When students must buy the latest version of a book for a course, older versions go unused. Fosdick takes this concept further and concludes that the university or its professors promote that older versions lack the ability to provide the reader with proper information.

“This knowledge is useless,” Fosdick said.

However, these particular textbook pages will not be part of the flippant wastefulness that most textbooks end up contributing to, Fosdick said.

James Cassidy, a professor in the crop and soil science department, saw Fosdick’s display Tuesday and reached out to the art student. Cassidy and Fosdick plan to compost the art in the composting area behind Withycombe Hall.

“It’s an interesting completion for the project,” Cassidy said. “Everything returns to the soil.”

When Cassidy saw the art, he was taken aback.

“It was sort of disarming,” Cassidy said. “I walked across the soil to it, because I wanted to experience it. I could just see how fragile it was.”

Cassidy plans to show his soil class the stages of decomposing pages winter and spring terms.

Like Cassidy, passersby in the quad were also intrigued by the display.

Jill Irvine, a freshman in merchandising management, saw the display Tuesday, but didn’t know what it was.

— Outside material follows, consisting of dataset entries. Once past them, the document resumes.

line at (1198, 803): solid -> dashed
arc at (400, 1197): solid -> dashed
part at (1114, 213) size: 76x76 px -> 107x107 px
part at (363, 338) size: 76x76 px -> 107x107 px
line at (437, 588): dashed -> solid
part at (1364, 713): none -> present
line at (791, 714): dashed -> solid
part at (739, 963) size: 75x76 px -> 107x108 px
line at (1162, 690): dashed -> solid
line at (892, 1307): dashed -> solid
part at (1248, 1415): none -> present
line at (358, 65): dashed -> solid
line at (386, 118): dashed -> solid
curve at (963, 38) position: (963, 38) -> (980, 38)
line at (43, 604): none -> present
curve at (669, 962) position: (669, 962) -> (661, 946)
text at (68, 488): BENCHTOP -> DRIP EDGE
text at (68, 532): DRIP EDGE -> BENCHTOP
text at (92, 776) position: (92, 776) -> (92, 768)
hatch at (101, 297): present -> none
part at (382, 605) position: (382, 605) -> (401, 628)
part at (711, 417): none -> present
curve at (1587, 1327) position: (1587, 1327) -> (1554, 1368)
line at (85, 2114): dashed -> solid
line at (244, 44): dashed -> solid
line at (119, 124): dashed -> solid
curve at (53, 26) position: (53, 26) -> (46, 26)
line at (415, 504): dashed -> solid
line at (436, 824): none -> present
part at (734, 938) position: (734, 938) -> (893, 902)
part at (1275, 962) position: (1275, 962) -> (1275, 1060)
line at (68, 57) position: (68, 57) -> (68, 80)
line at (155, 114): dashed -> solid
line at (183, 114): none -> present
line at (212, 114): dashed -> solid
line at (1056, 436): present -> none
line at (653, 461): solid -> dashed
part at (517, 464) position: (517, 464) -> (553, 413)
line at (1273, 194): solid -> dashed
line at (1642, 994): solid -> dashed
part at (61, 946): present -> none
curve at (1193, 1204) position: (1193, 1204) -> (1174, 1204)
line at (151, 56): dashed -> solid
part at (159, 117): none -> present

After finding out more about the piece Wednesday, Irvine liked the concept of bringing awareness to the wasted textbooks.

Another passerby, Logan Taylor, a junior double majoring in business and sustainability, agreed with composting the art and its message.

“I think it’s really cool,” Taylor said. “The university should pay attention to it.”

Connecting with Fosdick’s message, Taylor said that he, too, has a pile of unused textbooks in his house. He said the display made a “bold statement.”

The OSU Beaver Store academic materials manager, James Howard, said the project is “very interesting.”

Howard appreciated the message and said the OSU Beaver Store supports public art.

However, for clarification, Howard wanted to make known the nonprofit’s place in the textbook world.

“The store does not choose what books to use,” Howard said. “There are a variety of factors that goes into play.”

OSU professors and publishers choose which textbooks to use, and the OSU Beaver Store orders them, according to Howard. If a professor does not adopt an older version, then there is no value to buying back that book from previous students.

In addition to this, if the store’s third-party collaborators do not want or use the book, the OSU Beaver Store doesn’t buy it back from students.

Howard suggested other routes students can take when selling back old textbooks. Students can sell books to each other or make use of the numerous avenues available on the Internet.

The OSU Beaver Store also collects books of “no value” and will send them to Better World Books, an online organization that was founded in 2002.

This organization collects these books to donate or fund literacy initiatives worldwide, according to the Better World Books’ website.

Fosdick began working on his project during week one of fall term.

The pages will hang in the quad until Friday — barring adverse weather that might affect the material’s stability.